Begin Passage provided

Training¶
GLiNER can be easily fine-tuned thanks to its architecture and carefully pre-trained models available on Hugging Face.
Quickstart¶
Installation¶
To install GLiNER with training dependencies:
# Install with training support
pip install gliner[training]
Simple Training Example¶
from gliner import GLiNER
# Load a pretrained model
model = GLiNER.from_pretrained("urchade/gliner_small-v2.1")
# Define your training data
train_data = [
{
"tokenized_text": ["Apple", "Inc.", "is", "headquartered", "in", "Cupertino"],
"ner": [[0, 1, "organization"], [5, 5, "location"]]
},
{
"tokenized_text": ["Steve", "Jobs", "founded", "Apple"],
"ner": [[0, 1, "person"], [3, 3, "organization"]]
}
]
# Train the model
trainer = model.train_model(
train_dataset=train_data,
eval_dataset=train_data, # Use separate eval data in practice
output_dir="./my_model",
max_steps=1000,
learning_rate=5e-5,
per_device_train_batch_size=8,
)
# Save the trained model
trainer.save_model()
Dataset Format¶
Basic Format¶
GLiNER expects training data as a list of dictionaries with the following structure:
{
"tokenized_text": List[str], # List of tokens
"ner": List[List[Union[int, str]]] # Entity annotations: [[start, end, label], ...]
}
Important Notes:
tokenized_text: Pre-tokenized text as a list of tokens (words)ner: List of entity annotations where each annotation is[start_idx, end_idx, entity_type]Indices are token-level (not character-level)
start_idxandend_idxare inclusive (both point to tokens in the entity span)
Basic Example¶
train_data = [
{
"tokenized_text": ["Barack", "Obama", "was", "born", "in", "Hawaii", "."],
"ner": [
[0, 1, "person"], # "Barack Obama" spans tokens 0-1
[5, 5, "location"] # "Hawaii" is token 5
]
},
{
"tokenized_text": ["Microsoft", "was", "founded", "in", "1975"],
"ner": [
[0, 0, "organization"], # "Microsoft" is token 0
[4, 4, "date"] # "1975" is token 4
]
}
]
Advanced Format: Explicit Labels and Negatives¶
You can improve training by explicitly defining:
Positive labels (
ner_labels): Entity types present in this example, recomened to specify for fixed label set use cases.Negative labels (
ner_negatives): Entity types to use as negative examples
This gives you fine-grained control over the label sampling during training.
Example with Explicit Labels¶
train_data = [
{
"tokenized_text": ["Apple", "Inc.", "hired", "Tim", "Cook", "in", "1998"],
"ner": [
[0, 1, "organization"],
[3, 4, "person"],
[6, 6, "date"]
],
# Explicitly define which labels are relevant for this example
"ner_labels": ["organization", "person", "date", "location"],
# Explicitly define negative examples to use
"ner_negatives": ["product", "event", "money"]
}
]
Benefits:
Better control: Explicitly specify which entity types to consider
Hard negatives: Include similar entity types as negatives (e.g., “person” as negative when “organization” is positive)

End Passage provided
Begin Given information

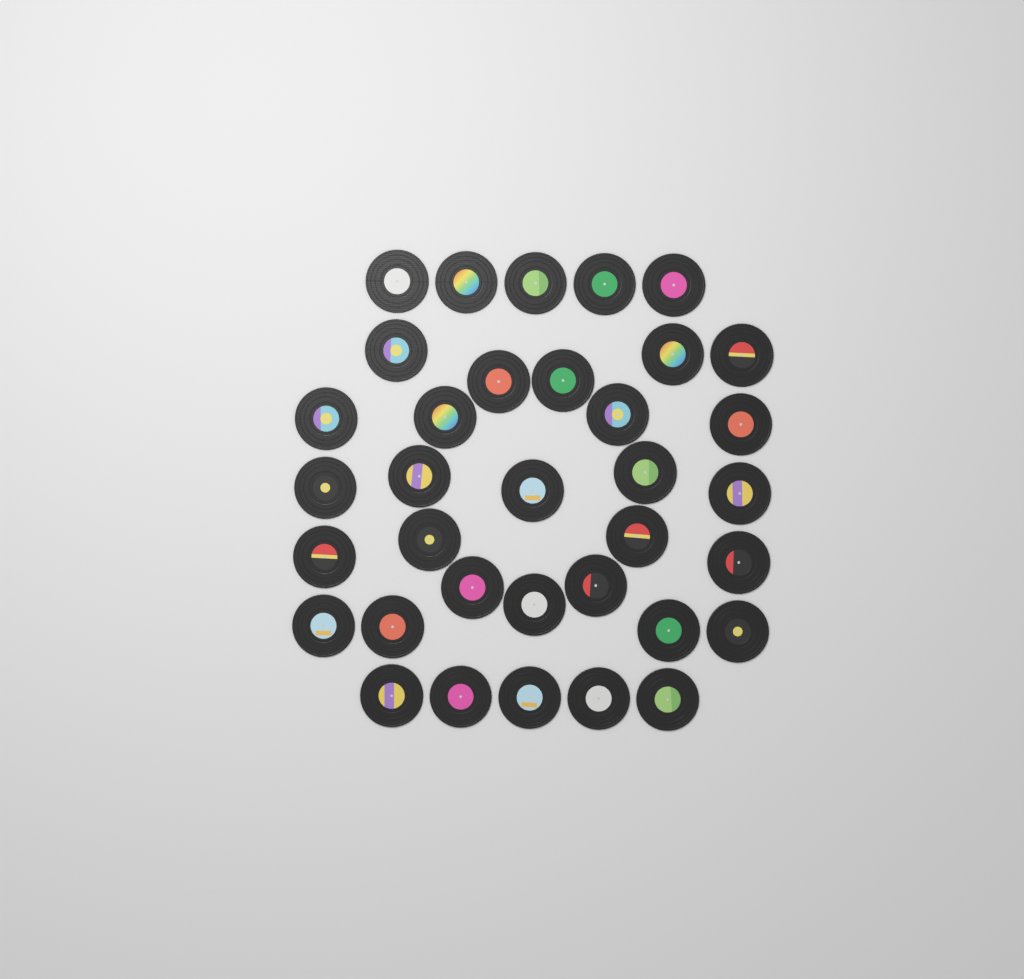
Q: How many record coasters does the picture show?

End Given information

### What to work on
a – Rewrite the part of the GLiNER training guide that begins "Benefits:" in a shorter form, keeping its main points.
b – Retype the GLiNER training guide word for word, starting with "Dataset Format¶" and going on through "token-level (not character-level)".
The listing comes from a separate source, not from the GLiNER training guide.

### In response
a – Explicit labels let you choose which entity types to consider, and they let you add similar entity types as hard negatives, such as "person" as a negative when "organization" is positive.

b –
Dataset Format¶
Basic Format¶
GLiNER expects training data as a list of dictionaries with the following structure:
{
"tokenized_text": List[str], # List of tokens
"ner": List[List[Union[int, str]]] # Entity annotations: [[start, end, label], ...]
}
Important Notes:
tokenized_text: Pre-tokenized text as a list of tokens (words)ner: List of entity annotations where each annotation is[start_idx, end_idx, entity_type]Indices are token-level (not character-level)